The same thing can be said about statistics; if I ignore the rules on when I can use a specific statistical formula and use it anyway, my results could be incorrect. For example, one assumption of many tests is that the dependent variable (the outcome) is normally distributed (i.e., the “bell curve” - this is why, in any stats class, the normal distribution is one of the first things you learn; it’s the underlying assumption of most of the tests you learn in those classes). If we want to use one of those tests, and our dependent variable is skewed, we may draw the wrong conclusion from our results.

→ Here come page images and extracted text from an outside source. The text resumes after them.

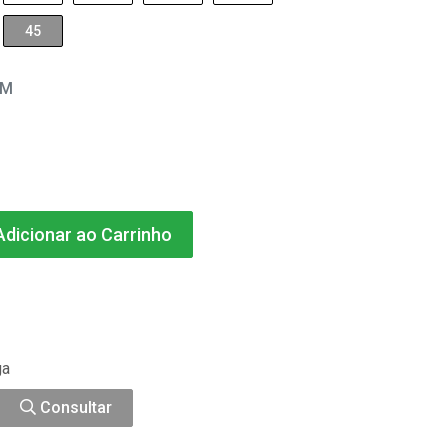
45
EM
dicionar ao Carrinho
ga
Consultar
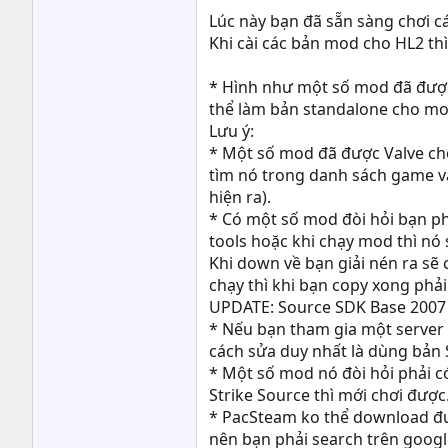
Lúc này bạn đã sẵn sàng chơi 
Khi cài các bản mod cho HL2 t
* Hình như một số mod đã được
thể làm bản standalone cho mo
Lưu ý:
* Một số mod đã được Valve ch
tìm nó trong danh sách game v
hiện ra).
* Có một số mod đòi hỏi bạn ph
tools hoặc khi chạy mod thì nó
Khi down về bạn giải nén ra sẽ
chạy thì khi bạn copy xong phải
UPDATE: Source SDK Base 2007
* Nếu bạn tham gia một server n
cách sửa duy nhất là dùng bản 
* Một số mod nó đòi hỏi phải c
Strike Source thì mới chơi được
* PacSteam ko thể download đượ
nên bạn phải search trên googl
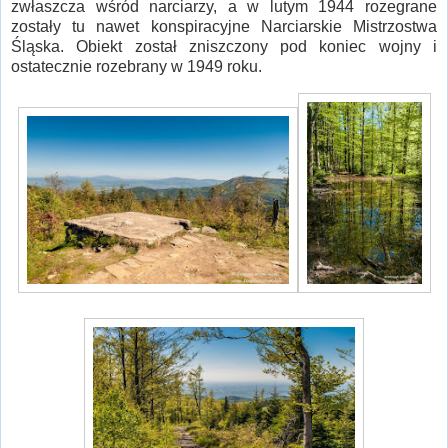
zwłaszcza wśród narciarzy, a w lutym 1944 rozegrane
zostały tu nawet konspiracyjne Narciarskie Mistrzostwa
Śląska. Obiekt został zniszczony pod koniec wojny i
ostatecznie rozebrany w 1949 roku.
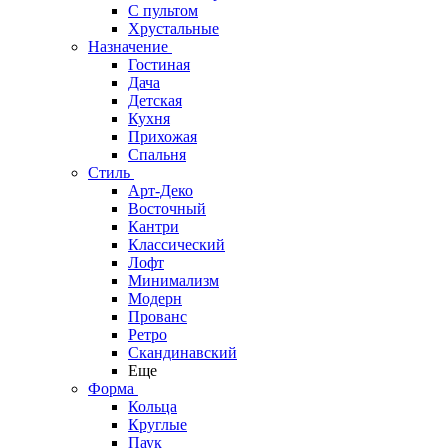
С пультом
Хрустальные
Назначение
Гостиная
Дача
Детская
Кухня
Прихожая
Спальня
Стиль
Арт-Деко
Восточный
Кантри
Классический
Лофт
Минимализм
Модерн
Прованс
Ретро
Скандинавский
Еще
Форма
Кольца
Круглые
Паук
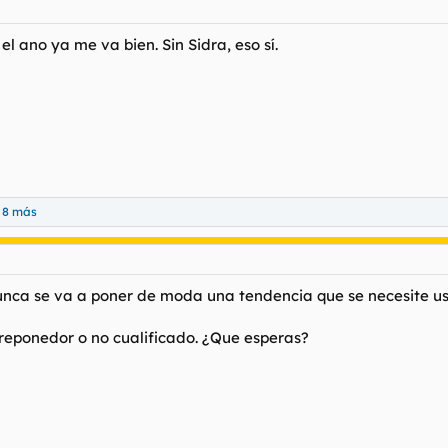
l ano ya me va bien. Sin Sidra, eso sí.
 8 más
unca se va a poner de moda una tendencia que se necesite us
reponedor o no cualificado. ¿Que esperas?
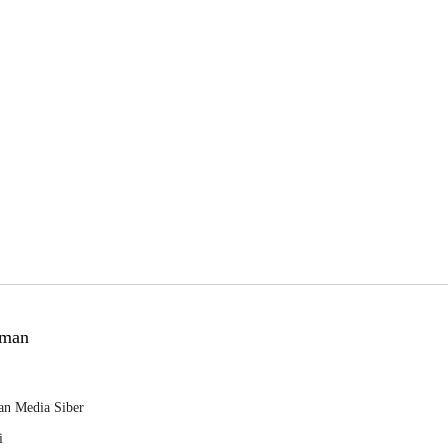
man
n Media Siber
i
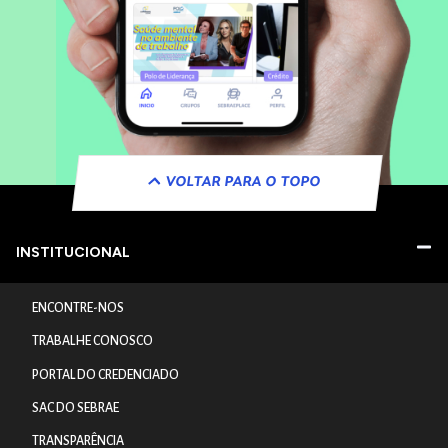
VOLTAR PARA O TOPO
INSTITUCIONAL
ENCONTRE-NOS
TRABALHE CONOSCO
PORTAL DO CREDENCIADO
SAC DO SEBRAE
TRANSPARÊNCIA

Of course, even if you do a study in the best, most controlled, most accurate way possible, you might still draw the wrong conclusion. Sometimes weird stuff happens: even with random assignment, we might have some weird fluke where all the people with good senses of humor end up in one group. Or I might do the study on my family on a really good day, when they’re willing to hear way more dirty jokes than they would on any other day, meaning my results are not just limited to my particular family, but to my family on a very special kind of day. This is why we keep studying a topic, even if many others have already studied it. And we can’t just limit ourselves to one type of research, such as lab studies with lots of control and random assignment to groups. If you study a topic in many different ways (lab studies, observational studies, interviews) and find generally the same results in all of them, we can be even more certain our conclusions are accurate, and that we’ve gotten to close to finding that elusive concept of truth. And recognize that things can go wrong. It’s not the end of the world; just keep studying and have a good sense of humor.